新製品が次々に生まれ消えていく消費社会に、ユーザーは危機感や不満を持っているはずです。ミクロンは、高い性能や耐久性、飽きのこないデザイン、所有感を満足させる作り込み、さらには環境側面にまで配慮した設計によってユーザーの長い愛着に応える製品を目指しました。

デザイナーのコメント

新製品をデザインするには、見た目の変化が必須のように思われますが、このミクロンは初代と比較して見た目はほとんど一緒です。しかしながら、目をこらして、所有者が愛機を愛でるような目で見ると、ミクロン6x15CFの完成度の高さが分かっていただけると思います。これが時代を越えて引き継いだミクロンの魅力です。

使用者、社会等への取り組み

どのような使用者・利用者を想定したか

野外での観察はもちろん、美術館、博物館での作品鑑賞から観劇、旅行、スポーツ観戦まで、多くの用途に使用したいと思う一般ユーザーを想定しています。

その使用者・利用者にどのような価値を実現したか

手軽に使いたいユーザーには小型計量で、どこにでも持ち運べる利便性。本物志向のユーザーには長い愛着に応えるデザインや作り込み、耐久性を実現しています。

社会・文化および地球環境の視点から解決すべき問題点

ニコン環境対策には、新規の材質、加工方法にて対処。性能、品質維持については、材質の選定や作り込みにて対処。デザインは、初代ミクロンのもつ機能美と精緻な作り込みで対応しました。

その問題点に対し、どのように対応したか

ニコン環境対策に対応した製品であること。その性能や外観品質が長期間維持できること。
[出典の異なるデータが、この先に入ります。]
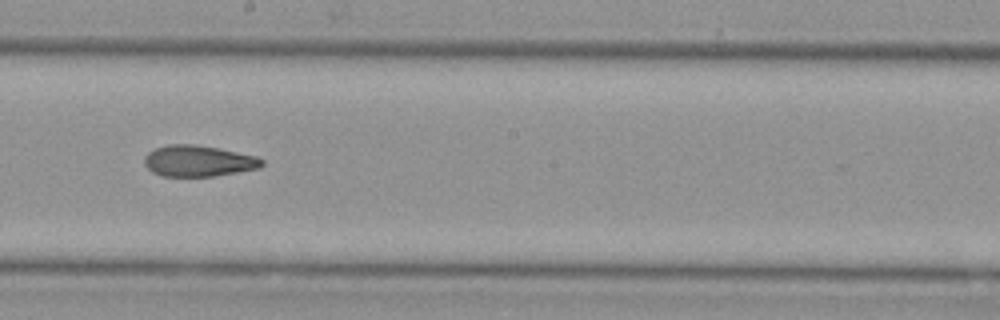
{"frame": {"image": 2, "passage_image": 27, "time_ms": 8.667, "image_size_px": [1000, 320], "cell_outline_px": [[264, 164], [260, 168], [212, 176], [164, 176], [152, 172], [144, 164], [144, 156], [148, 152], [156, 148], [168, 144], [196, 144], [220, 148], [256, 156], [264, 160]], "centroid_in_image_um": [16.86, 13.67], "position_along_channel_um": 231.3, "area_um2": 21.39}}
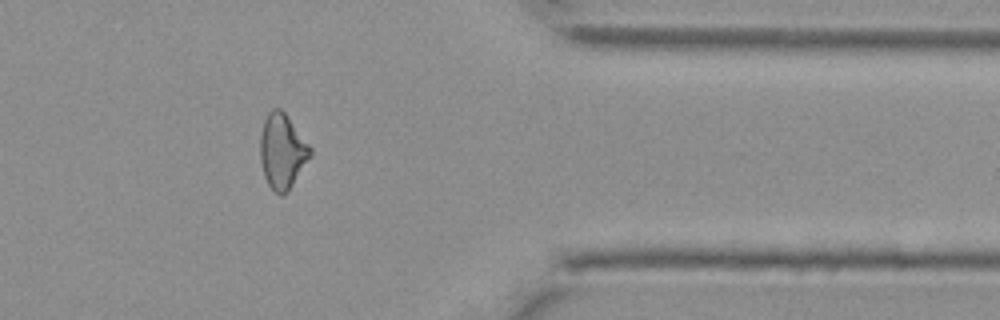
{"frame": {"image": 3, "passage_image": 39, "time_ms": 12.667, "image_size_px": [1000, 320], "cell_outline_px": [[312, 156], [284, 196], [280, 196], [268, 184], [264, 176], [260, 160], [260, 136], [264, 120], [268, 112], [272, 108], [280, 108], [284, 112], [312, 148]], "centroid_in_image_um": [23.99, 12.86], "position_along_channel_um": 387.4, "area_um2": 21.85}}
さらには時代、流行の変化にも耐えられるデザインであることが必要でした。

審査委員の評価

初代機の開発が1921年というから、もう一世紀近く前になる。携帯型の小型望遠鏡の元祖だが、いまだにそのデザインが命脈を保っているのに驚く。自然観察、観劇、スポーツ観戦、美術鑑賞など用途は広い。いくつもの改良が重ねられたが基本のデザインは変わっていない。一時期製造中止となったが、1997年に再開された。やはりこの企業の精神と原点を表現する商品なのだろう。いつも思うのだが、手に取った時の重量感、目に合わせて接眼部を広げる時の感覚、そういう微妙な身体的な目に見えないデザインへのこだわりがこの商品の寿命の長さに繋がっているのではないかと思う。そのこだわりを賞賛したい。